PROBLEM. Copy the listing lines verbatim, from the line containing "[235, 210, 269, 229]" through the line containing "Car driving down the street.", both included.

ENTRIES PROVIDED.
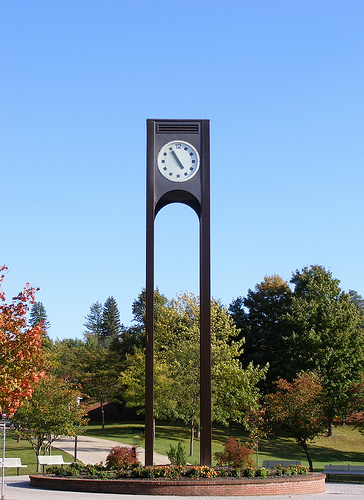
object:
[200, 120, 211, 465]
pole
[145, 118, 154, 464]
pole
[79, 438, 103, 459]
ground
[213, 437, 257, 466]
red bush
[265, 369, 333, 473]
tree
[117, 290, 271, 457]
tree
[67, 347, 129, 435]
tree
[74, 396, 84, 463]
light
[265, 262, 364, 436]
tree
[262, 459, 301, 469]
bench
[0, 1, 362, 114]
man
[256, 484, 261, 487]
brick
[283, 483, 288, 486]
brick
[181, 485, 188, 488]
brick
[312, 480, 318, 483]
brick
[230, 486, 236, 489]
brick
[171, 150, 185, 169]
clock hand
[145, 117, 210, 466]
clock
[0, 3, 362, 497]
park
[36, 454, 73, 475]
bench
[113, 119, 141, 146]
sky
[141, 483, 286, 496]
wall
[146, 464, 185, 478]
flowers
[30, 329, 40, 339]
leaves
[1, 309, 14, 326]
leaves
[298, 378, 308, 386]
leaves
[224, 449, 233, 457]
leaves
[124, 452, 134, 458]
leaves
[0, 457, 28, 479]
bench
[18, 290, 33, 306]
leaves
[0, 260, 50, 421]
tree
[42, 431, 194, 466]
pathway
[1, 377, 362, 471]
hill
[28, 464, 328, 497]
bed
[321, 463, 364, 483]
bench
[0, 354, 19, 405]
leaves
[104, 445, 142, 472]
bush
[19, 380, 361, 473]
background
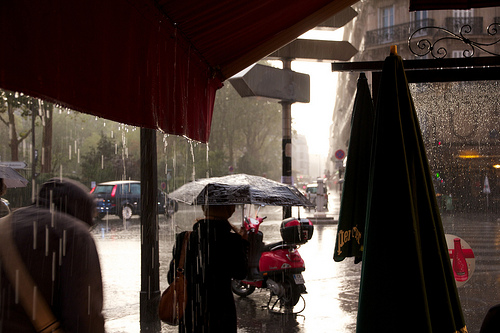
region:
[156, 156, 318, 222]
person holding an umbrella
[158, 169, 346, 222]
the umbrella is black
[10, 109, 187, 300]
it is raining in scene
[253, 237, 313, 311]
the motorcycle is red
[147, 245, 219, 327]
person carrying a purse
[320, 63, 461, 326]
the umbrellas are closed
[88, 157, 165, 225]
car's tail lights are on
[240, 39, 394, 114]
the signs are white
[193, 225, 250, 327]
person's jacket is black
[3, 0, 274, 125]
the awning is red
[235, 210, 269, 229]
The handle bars of the red scooter.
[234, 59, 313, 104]
The bottom sign on the post.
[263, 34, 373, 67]
The second sign on the post.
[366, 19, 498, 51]
The black balcony barriers above the business.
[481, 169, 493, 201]
The closed white umbrella in front of the door to the business across the street.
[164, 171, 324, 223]
The umbrella the lady is holding.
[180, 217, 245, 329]
The black coat the lady is wearing.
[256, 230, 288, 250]
The black seat of the scooter.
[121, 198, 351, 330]
The wet sidewalk in front of the lady.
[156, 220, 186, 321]
The brown purse the lady is holding under the umbrella.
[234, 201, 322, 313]
The red scooter parked under the street sign.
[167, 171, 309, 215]
The black umbrella the person is holding.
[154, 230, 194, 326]
The brown purse the person is holding.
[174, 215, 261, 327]
The black jacket the person under the umbrella is wearing.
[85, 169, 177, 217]
The small black vehicle in the street.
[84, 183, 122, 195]
The brake lights of the small black vehicle.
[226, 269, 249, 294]
The front wheel of the scooter.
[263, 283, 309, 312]
The back wheel of the scooter.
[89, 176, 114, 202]
The back window on the small black vehicle.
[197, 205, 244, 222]
The hat the person under the black umbrella is wearing.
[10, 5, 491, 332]
People standing in the rain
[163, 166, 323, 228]
A woman holding an umbrella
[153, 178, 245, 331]
A woman holding a purse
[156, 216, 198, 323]
A purse on a woman's shoulder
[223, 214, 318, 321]
A motorcycle on the sidewalk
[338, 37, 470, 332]
Umbrella's in the rain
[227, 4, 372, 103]
Arrow shaped signs on a pole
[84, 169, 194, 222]
A car in the street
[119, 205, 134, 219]
A tire on a car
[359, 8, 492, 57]
A balcony on a building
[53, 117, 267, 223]
It is raining outside.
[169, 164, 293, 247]
A person carrying an umbrella.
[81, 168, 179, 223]
Car driving down the street.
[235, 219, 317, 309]
A red motorbike on the corner.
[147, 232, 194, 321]
A person carrying a purse.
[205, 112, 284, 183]
Green trees by the street.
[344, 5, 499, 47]
A building with balconies.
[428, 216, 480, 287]
A sign on the window.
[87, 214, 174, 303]
The ground is wet.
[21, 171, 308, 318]
People walking in the rain.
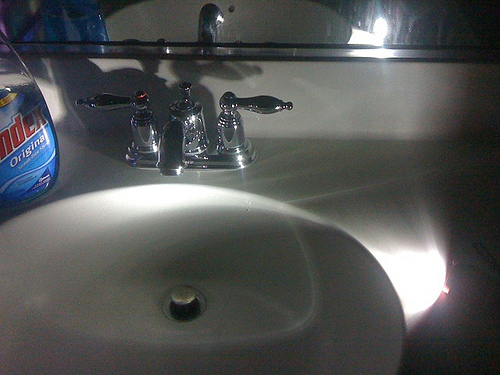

TASK SOLUTION.
[235, 210, 269, 229]
The handle bars of the red scooter.
[234, 59, 313, 104]
The bottom sign on the post.
[263, 34, 373, 67]
The second sign on the post.
[366, 19, 498, 51]
The black balcony barriers above the business.
[481, 169, 493, 201]
The closed white umbrella in front of the door to the business across the street.
[164, 171, 324, 223]
The umbrella the lady is holding.
[180, 217, 245, 329]
The black coat the lady is wearing.
[256, 230, 288, 250]
The black seat of the scooter.
[121, 198, 351, 330]
The wet sidewalk in front of the lady.
[156, 220, 186, 321]
The brown purse the lady is holding under the umbrella.
[234, 201, 322, 313]
The red scooter parked under the street sign.
[167, 171, 309, 215]
The black umbrella the person is holding.
[154, 230, 194, 326]
The brown purse the person is holding.
[174, 215, 261, 327]
The black jacket the person under the umbrella is wearing.
[85, 169, 177, 217]
The small black vehicle in the street.
[84, 183, 122, 195]
The brake lights of the small black vehicle.
[226, 269, 249, 294]
The front wheel of the scooter.
[263, 283, 309, 312]
The back wheel of the scooter.
[89, 176, 114, 202]
The back window on the small black vehicle.
[197, 205, 244, 222]
The hat the person under the black umbrella is wearing.
[10, 5, 491, 332]
People standing in the rain
[163, 166, 323, 228]
A woman holding an umbrella
[153, 178, 245, 331]
A woman holding a purse
[156, 216, 198, 323]
A purse on a woman's shoulder
[223, 214, 318, 321]
A motorcycle on the sidewalk
[338, 37, 470, 332]
Umbrella's in the rain
[227, 4, 372, 103]
Arrow shaped signs on a pole
[84, 169, 194, 222]
A car in the street
[119, 205, 134, 219]
A tire on a car
[359, 8, 492, 57]
A balcony on a building
[53, 117, 267, 223]
It is raining outside.
[169, 164, 293, 247]
A person carrying an umbrella.
[81, 168, 179, 223]
Car driving down the street.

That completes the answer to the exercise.